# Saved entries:
━━━━

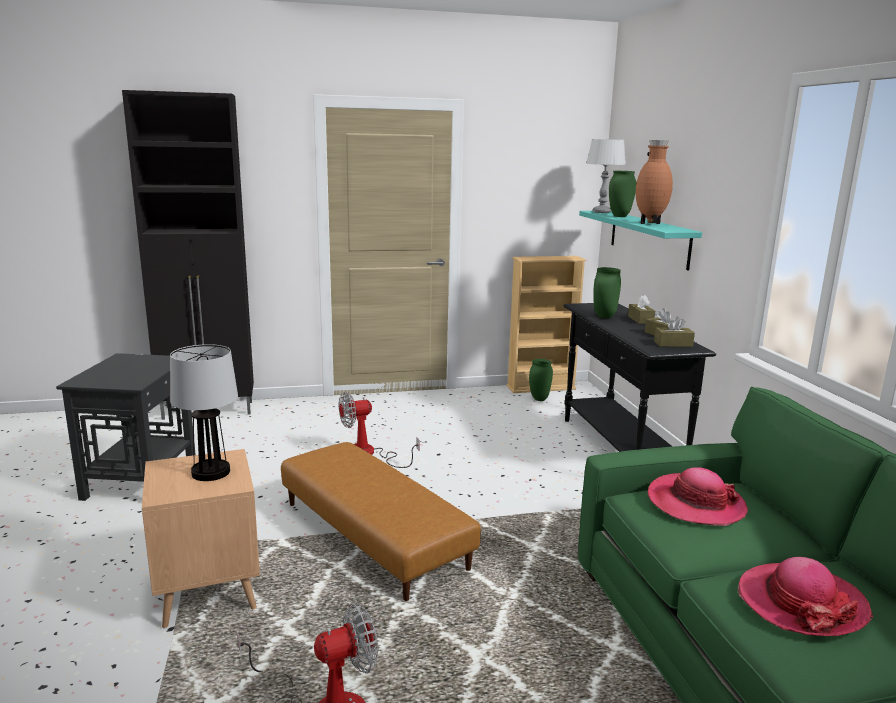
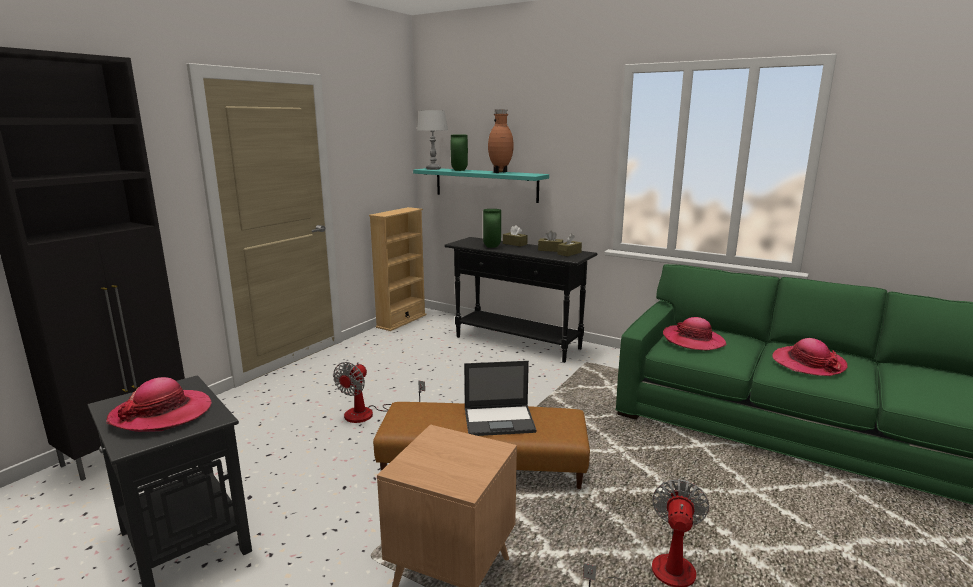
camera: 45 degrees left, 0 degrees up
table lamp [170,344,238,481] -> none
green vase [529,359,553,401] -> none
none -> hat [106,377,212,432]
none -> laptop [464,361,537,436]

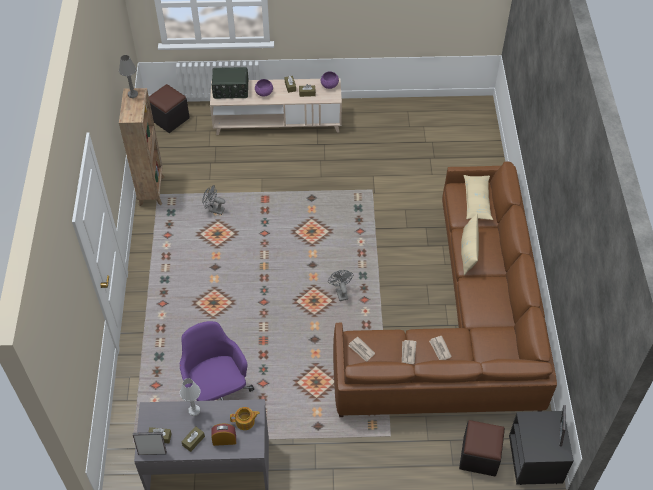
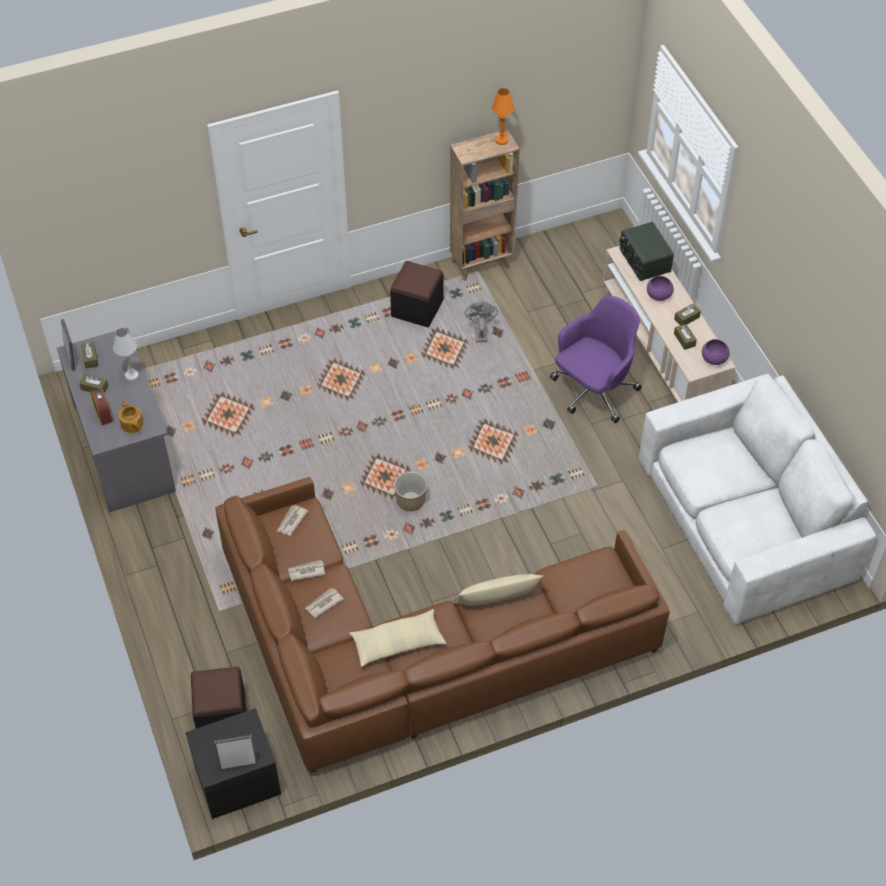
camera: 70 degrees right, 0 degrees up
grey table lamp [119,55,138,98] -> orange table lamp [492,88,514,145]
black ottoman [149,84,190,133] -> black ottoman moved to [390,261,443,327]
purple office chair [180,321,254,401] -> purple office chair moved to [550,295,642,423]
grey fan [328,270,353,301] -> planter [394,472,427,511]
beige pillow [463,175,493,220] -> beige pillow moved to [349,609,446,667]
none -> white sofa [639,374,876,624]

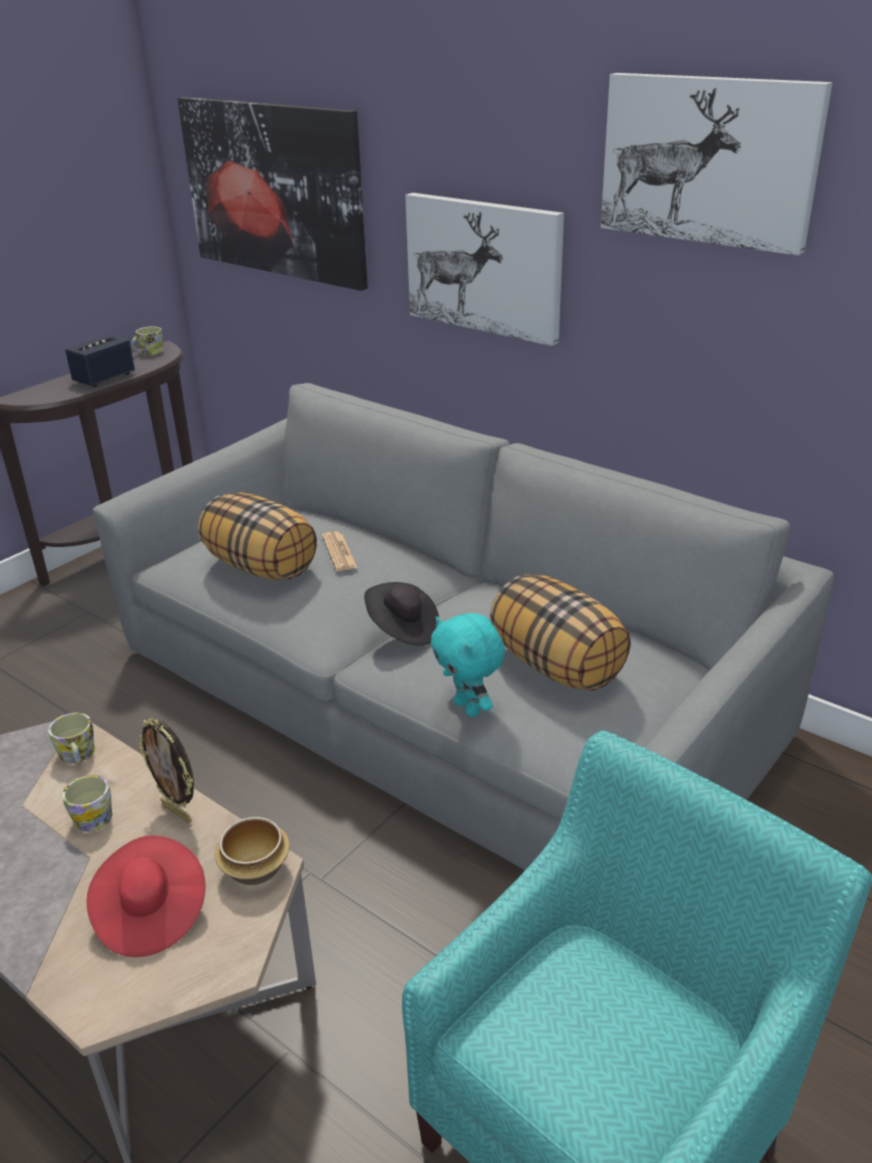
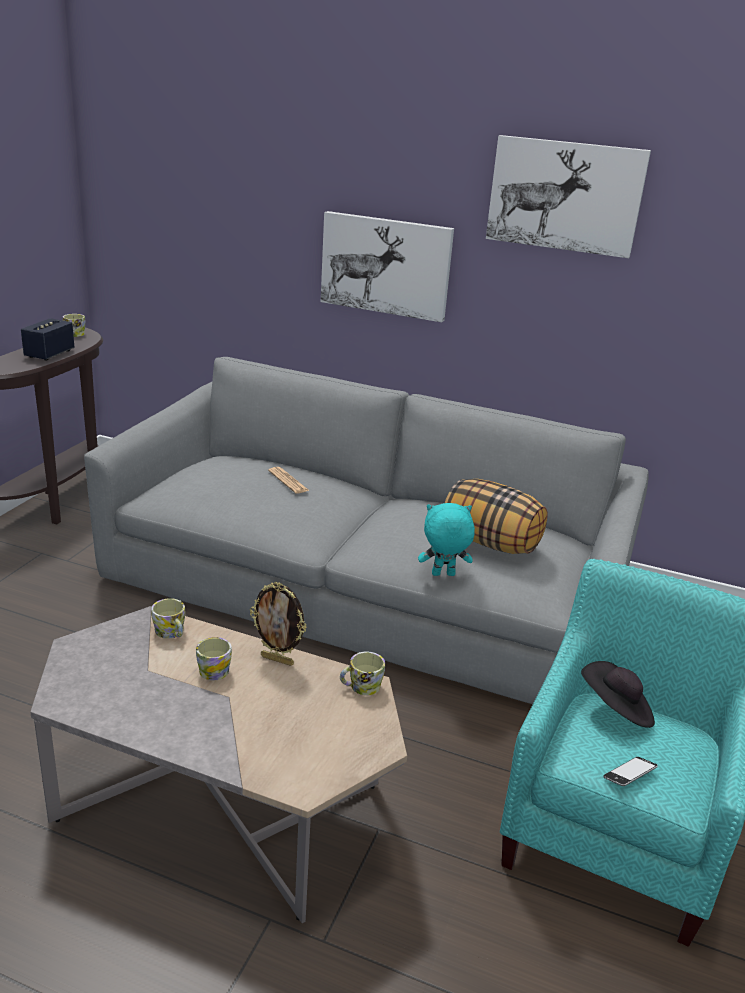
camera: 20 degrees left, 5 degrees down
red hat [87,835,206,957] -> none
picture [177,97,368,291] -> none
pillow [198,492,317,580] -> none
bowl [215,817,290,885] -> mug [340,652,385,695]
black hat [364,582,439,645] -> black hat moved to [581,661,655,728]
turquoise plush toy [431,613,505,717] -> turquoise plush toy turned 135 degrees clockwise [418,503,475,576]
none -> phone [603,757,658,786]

━━━━

List, from the entries above, every line in which the word "camera" shows up.

# Answer to this exercise:
camera: 45 degrees left, 0 degrees up
camera: 70 degrees right, 0 degrees up
camera: 20 degrees left, 5 degrees down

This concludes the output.